Armenia - Protesters hold a picture of Ruben Vardanyan outside the ICRC office in Yerevan, March 3, 2025.
Armenia - Protesters hold a picture of Ruben Vardanyan outside the ICRC office in Yerevan, March 3, 2025.

A U.S. human rights lawyer representing Ruben Vardanyan urged Prime Minister Nikol Pashinian on Tuesday to do “much more” for the release of his client and the other Armenian prisoners held in Azerbaijan.

Jared Genser praised the Armenian Foreign Ministry for breaking its silence and criticizing last week the ongoing trials of Vardanyan and seven other former leaders of Nagorno-Karabakh captured following the September 2023 Azerbaijani military offensive.

“This was big!” he wrote on X. “There is also so much more PM Nikol Pashinian can do from here to make [their liberation] happen.”

Genser attached to his post a statement listing concrete steps which believes should be taken by the Armenian government. Those include asking the Organization for Security and Cooperation in Europe to send “trial monitors” to Baku, appealing to the United States and the European Union “for their help” and linking the signing of an Armenian-Azerbaijani peace deal with the prisoners’ release.

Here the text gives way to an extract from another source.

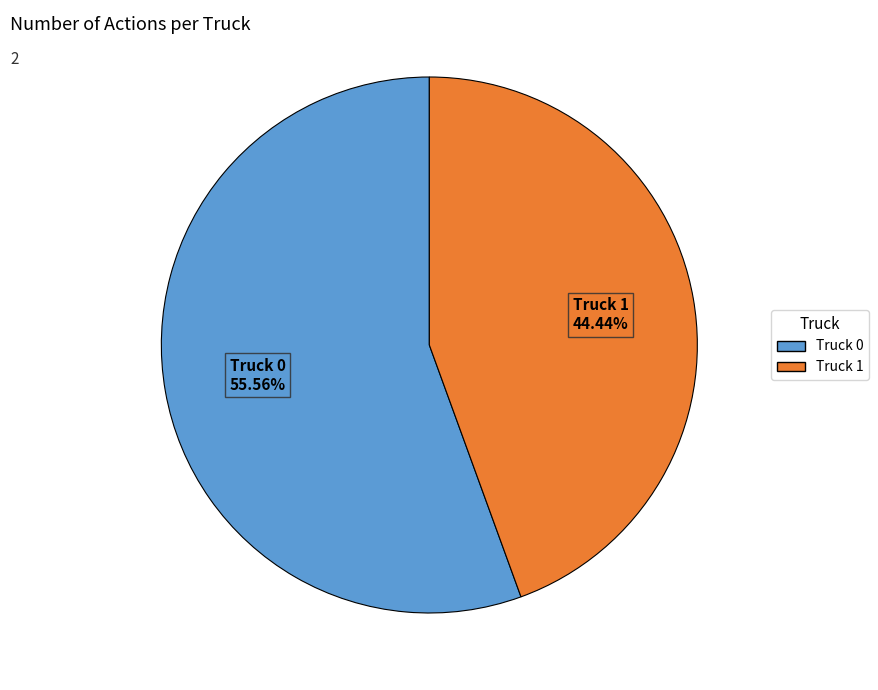

How much of the chart is everything except Truck 0?

44.4%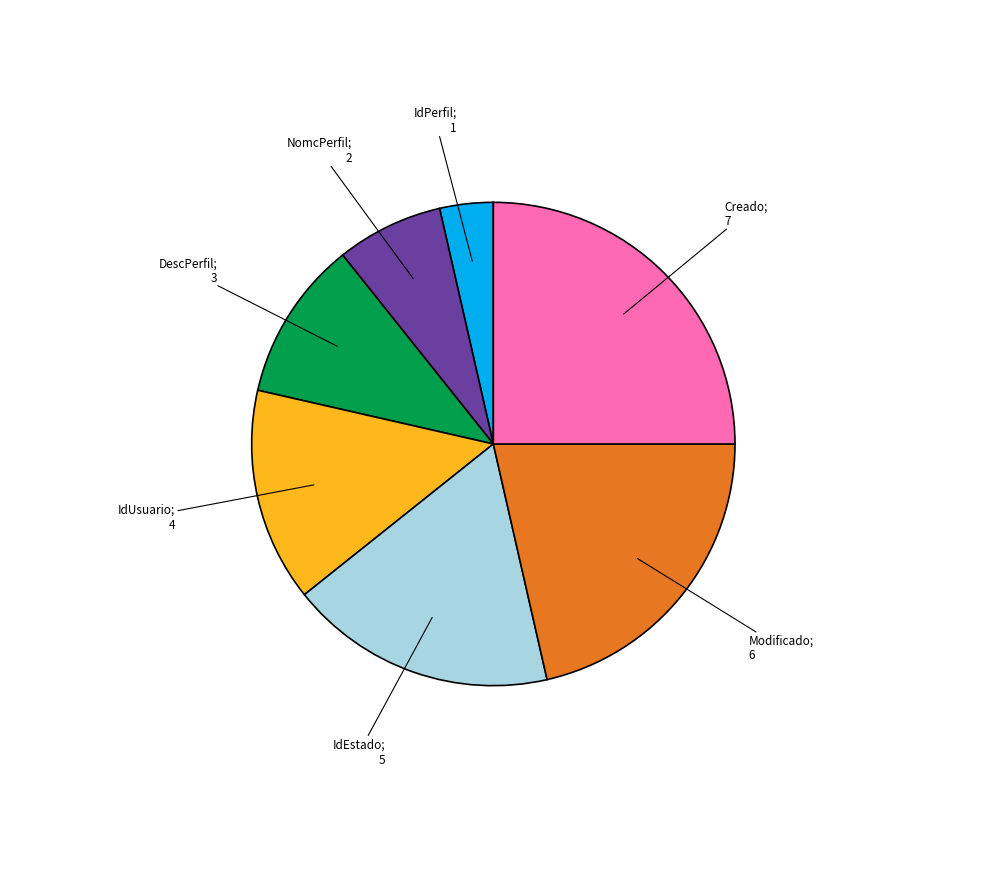

Is there a majority slice in this chart?

No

The lawyer also said: “Prime Minister Pashinian can … issue a public statement that says that the release of the political prisoners and POWs by Azerbaijan is a top priority, that their detentions are politically motivated, and they must be immediately and unconditionally released.”

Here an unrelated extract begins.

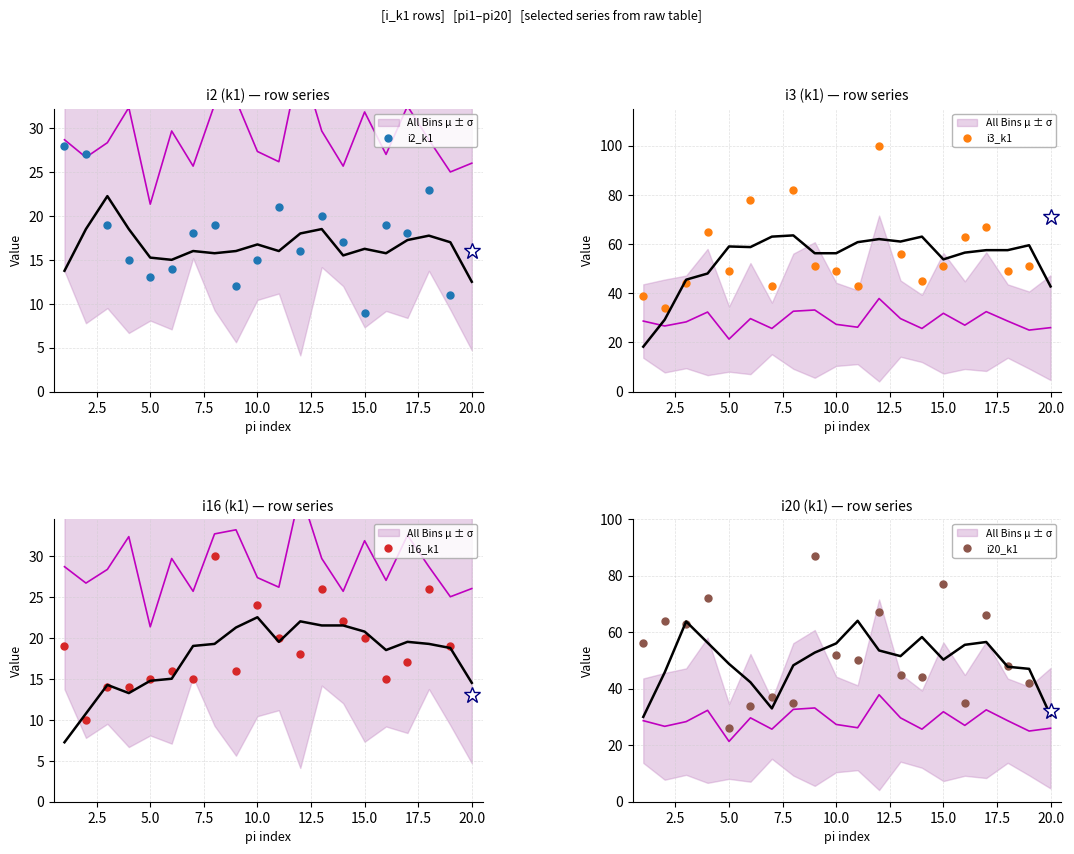

Does the chart display data point markers on the line(s)?

No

U.S. - Jared Genser, the founder of Freedom Now, testifies before a U.S. House subcommittee in Washington, July 14, 2017.
U.S. - Jared Genser, the founder of Freedom Now, testifies before a U.S. House subcommittee in Washington, July 14, 2017.

Pashinian is facing growing domestic criticism for his reluctance to do so. The premier again said at the weekend that Yerevan will harm the prisoners if it acts more forcefully on the issue.

“If we take visible steps, the prisoners may never return home,” Alen Simonian, the Armenian parliament speaker and a key Pashinian ally, claimed on Tuesday.

Critics’ fury with the Armenian government’s stance grew further after Azerbaijani state media released on February 24 images of Vardanyan appearing before a military court in Baku one week after the start of his latest hunger strike. Vardanyan, who briefly served as Karabakh premier from November 2022 to February 2023, looked frail and had apparent bruises on his face. Genser expressed on February 26 serious concern at his client’s “deteriorating health,” saying that Baku must suspend his separate trial.

It is not clear whether the next session of the trial, scheduled for Tuesday morning, took place as planned. Azerbaijani government-controlled news agencies did not report anything about it in the following hours.

Meanwhile, the office of Azerbaijan’s state human rights defender, Sabina Aliyeva, said that she visited Vardanyan and the other former Karabakh leaders in prison. Aliyeva’s visit was reported the day after the United Nations High Commissioner for Human Rights, Volker Tuerk, urged Baku to free the Armenian prisoners.

“All those arbitrarily detained in Azerbaijan, including ethnic Armenians, must be released immediately, and fair trial rights must be respected fully,” Tuerk said during a session of the UN Human Rights Council in Geneva.